***** LISTED RECORDS

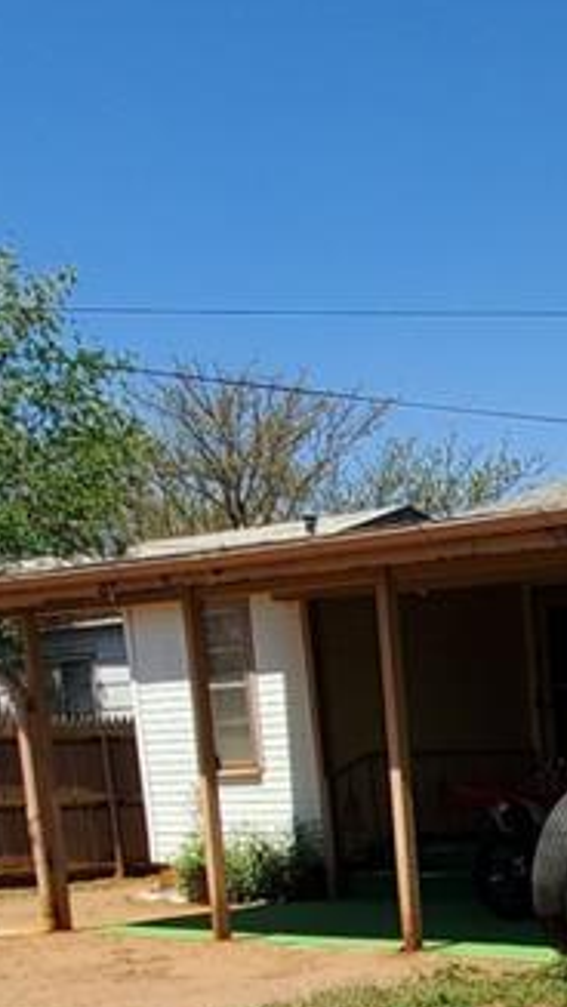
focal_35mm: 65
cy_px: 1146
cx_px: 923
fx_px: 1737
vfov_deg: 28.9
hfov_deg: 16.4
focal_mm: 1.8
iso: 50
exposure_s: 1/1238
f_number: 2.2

**********

YOUR ASSIGNMENT. None of the pictures should be copied, but every record above must be returned exactly.

RESPONSE.
focal_35mm: 65
cy_px: 1146
cx_px: 923
fx_px: 1737
vfov_deg: 28.9
hfov_deg: 16.4
focal_mm: 1.8
iso: 50
exposure_s: 1/1238
f_number: 2.2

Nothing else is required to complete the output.